*TASK DIRECTIONS*: Extend the fastai code excerpt below on using `torch.compile` with saving and exporting, starting right after its last line.

These patches integrate `torch.compile` with fastai saving, loading, freezing, unfreezing, and fine tuning.

### Saving and Exporting

In [None]:
#|export
@patch
@delegates(save_model)
def save(self:Learner,
    file:FILE_LIKE, # Save file name, path, bytes, or IO
    save_compiled:bool=False, # Save compiled model
    **kwargs
):
    "Save model and optimizer state (if `with_opt`) to `self.path/self.model_dir/file`"
    file = join_path_file(file, self.path/self.model_dir, ext='.pth')
    if _torch_version >= _torch_20 and isinstance(self.model, dynamo.OptimizedModule) and not save_compiled:
        save_model(file, self.model._orig_mod, getattr(self,'opt',None), **kwargs)
    else:
        save_model(file, self.model, getattr(self,'opt',None), **kwargs)
    return file

Saving a compiled model is supported, but for maximum compatiblity is turned off by default. Set `save_compiled=True` to save a compiled model.

In [None]:
#|export
@patch
def export(self:Learner,
    fname:FILE_LIKE='export.pkl', # Learner export file name, path, bytes, or IO
    pickle_module:Any=pickle, # Module used for pickling metadata and objects
    pickle_protocol:int=2 # Pickle protocol used
):
    "Export the content of `self` without the items and the optimizer state for inference"
    if rank_distrib(): return # don't export if child proc
    self._end_cleanup()
    old_dbunch = self.dls
    self.dls = self.dls.new_empty()
    state = self.opt.state_dict() if self.opt is not None else None
    self.opt = None
    # torch.compiled models currently cannot be pickled.
    if _torch_version >= _torch_20 and isinstance(self.model, dynamo.OptimizedModule):
        self.model = self.model._orig_mod
    with warnings.catch_warnings():
        # To avoid the warning that come from PyTorch about model not being checked
        warnings.simplefilter("ignore")

*SOURCE MATERIAL*:

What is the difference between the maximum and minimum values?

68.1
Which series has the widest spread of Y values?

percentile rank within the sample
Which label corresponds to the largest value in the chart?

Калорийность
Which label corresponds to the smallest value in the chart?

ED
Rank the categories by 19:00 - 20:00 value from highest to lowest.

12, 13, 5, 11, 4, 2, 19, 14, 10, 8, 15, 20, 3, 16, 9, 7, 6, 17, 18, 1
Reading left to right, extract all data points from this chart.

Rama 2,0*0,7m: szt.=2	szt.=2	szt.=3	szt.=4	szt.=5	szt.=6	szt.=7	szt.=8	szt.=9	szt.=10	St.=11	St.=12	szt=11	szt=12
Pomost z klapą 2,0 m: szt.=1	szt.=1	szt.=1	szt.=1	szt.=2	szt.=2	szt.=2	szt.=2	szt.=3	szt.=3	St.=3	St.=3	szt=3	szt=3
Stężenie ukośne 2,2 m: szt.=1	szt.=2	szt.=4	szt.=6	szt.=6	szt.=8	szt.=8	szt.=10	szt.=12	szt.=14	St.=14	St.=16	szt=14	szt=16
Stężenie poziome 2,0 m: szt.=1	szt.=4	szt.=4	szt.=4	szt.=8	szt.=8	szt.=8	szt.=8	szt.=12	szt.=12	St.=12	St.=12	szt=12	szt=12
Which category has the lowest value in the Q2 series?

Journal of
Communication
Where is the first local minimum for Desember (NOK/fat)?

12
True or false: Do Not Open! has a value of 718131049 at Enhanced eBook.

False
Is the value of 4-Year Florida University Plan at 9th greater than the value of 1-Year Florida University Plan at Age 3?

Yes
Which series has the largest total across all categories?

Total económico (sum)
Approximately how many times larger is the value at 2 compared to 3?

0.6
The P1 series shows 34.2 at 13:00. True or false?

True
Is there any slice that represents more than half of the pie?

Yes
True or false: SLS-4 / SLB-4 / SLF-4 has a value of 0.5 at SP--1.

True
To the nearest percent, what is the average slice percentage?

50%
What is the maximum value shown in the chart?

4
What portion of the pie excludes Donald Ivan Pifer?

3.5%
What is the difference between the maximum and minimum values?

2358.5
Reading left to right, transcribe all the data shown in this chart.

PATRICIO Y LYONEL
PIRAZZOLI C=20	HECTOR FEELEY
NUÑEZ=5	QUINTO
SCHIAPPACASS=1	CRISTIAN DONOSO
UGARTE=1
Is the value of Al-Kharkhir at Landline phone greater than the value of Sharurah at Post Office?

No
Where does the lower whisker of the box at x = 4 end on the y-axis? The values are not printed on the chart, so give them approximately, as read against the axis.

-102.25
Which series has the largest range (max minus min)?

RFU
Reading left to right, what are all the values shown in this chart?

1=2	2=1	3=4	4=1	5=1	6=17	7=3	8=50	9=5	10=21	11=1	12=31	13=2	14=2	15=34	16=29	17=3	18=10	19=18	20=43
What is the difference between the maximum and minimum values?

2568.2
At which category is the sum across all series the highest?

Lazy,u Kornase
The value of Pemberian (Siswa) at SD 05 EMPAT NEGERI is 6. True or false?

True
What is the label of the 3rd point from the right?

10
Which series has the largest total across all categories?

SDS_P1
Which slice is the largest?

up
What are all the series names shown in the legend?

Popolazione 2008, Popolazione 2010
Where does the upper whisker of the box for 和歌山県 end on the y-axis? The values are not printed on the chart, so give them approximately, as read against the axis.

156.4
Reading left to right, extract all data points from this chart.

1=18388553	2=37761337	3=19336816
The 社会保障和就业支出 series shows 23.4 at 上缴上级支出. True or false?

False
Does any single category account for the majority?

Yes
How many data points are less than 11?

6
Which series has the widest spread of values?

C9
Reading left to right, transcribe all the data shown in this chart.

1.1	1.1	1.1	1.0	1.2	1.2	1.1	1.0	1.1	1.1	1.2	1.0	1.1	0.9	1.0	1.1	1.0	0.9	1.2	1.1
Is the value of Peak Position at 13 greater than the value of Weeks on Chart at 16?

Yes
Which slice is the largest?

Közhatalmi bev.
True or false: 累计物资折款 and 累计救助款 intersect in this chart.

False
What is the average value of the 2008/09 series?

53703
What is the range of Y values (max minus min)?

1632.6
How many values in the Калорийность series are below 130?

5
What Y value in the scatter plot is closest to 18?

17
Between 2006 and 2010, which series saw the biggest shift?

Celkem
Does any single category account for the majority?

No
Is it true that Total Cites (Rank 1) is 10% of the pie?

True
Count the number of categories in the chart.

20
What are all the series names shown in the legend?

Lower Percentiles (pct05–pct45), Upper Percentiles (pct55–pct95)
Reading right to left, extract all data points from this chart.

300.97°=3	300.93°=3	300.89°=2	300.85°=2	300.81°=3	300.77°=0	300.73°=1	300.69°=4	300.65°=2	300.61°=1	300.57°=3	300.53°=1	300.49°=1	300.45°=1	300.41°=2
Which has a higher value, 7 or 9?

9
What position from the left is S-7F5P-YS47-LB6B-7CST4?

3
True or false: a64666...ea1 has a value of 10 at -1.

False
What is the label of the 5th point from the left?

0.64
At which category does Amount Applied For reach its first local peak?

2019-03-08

*REPLY TO THE TASK*:
        torch.save(self, self.path/fname, pickle_module=pickle_module, pickle_protocol=pickle_protocol)
    self.create_opt()
    if state is not None: self.opt.load_state_dict(state)
    self.dls = old_dbunch

As of PyTorch 2.0 and 2.1 Nightly, compiled models cannot be pickled, so `export` sets `Learner.model` as the non-compiled model.

In [None]:
#|export
def load_learner(
    fname:FILE_LIKE, # File name, path, bytes, or IO
    cpu:bool=True, # Load model to CPU
    pickle_module=pickle # Module used for unpickling metadata and objects
):
    "Load a `Learner` object in `fname`, by default putting it on the `cpu`"
    distrib_barrier()
    map_loc = 'cpu' if cpu else default_device()
    try: res = torch.load(fname, map_location=map_loc, pickle_module=pickle_module)
    except AttributeError as e:
        e.args = [f"Custom classes or functions exported with your `Learner` not available in namespace.\Re-declare/import before loading:\n\t{e.args[0]}"]
        raise
    if cpu:
        res.dls.cpu()
        if hasattr(res, 'channels_last'): res = res.to_contiguous(to_fp32=True)
        elif hasattr(res, 'mixed_precision'): res = res.to_fp32()
        elif hasattr(res, 'non_native_mixed_precision'): res = res.to_non_native_fp32()
        if hasattr(res, 'compiler'): res = res.remove_cb(CompilerCallback)
    return res

By default, `load_learner` will remove the `CompilerCallback`.

### Freezing and Unfreezing

In [None]:
#|export
@patch
def freeze_to(self:Learner, n:int):
    "Freeze parameter groups up to `n`"
    if self.opt is None:
        self.create_opt()
    self.opt.freeze_to(n)
    self.opt.clear_state()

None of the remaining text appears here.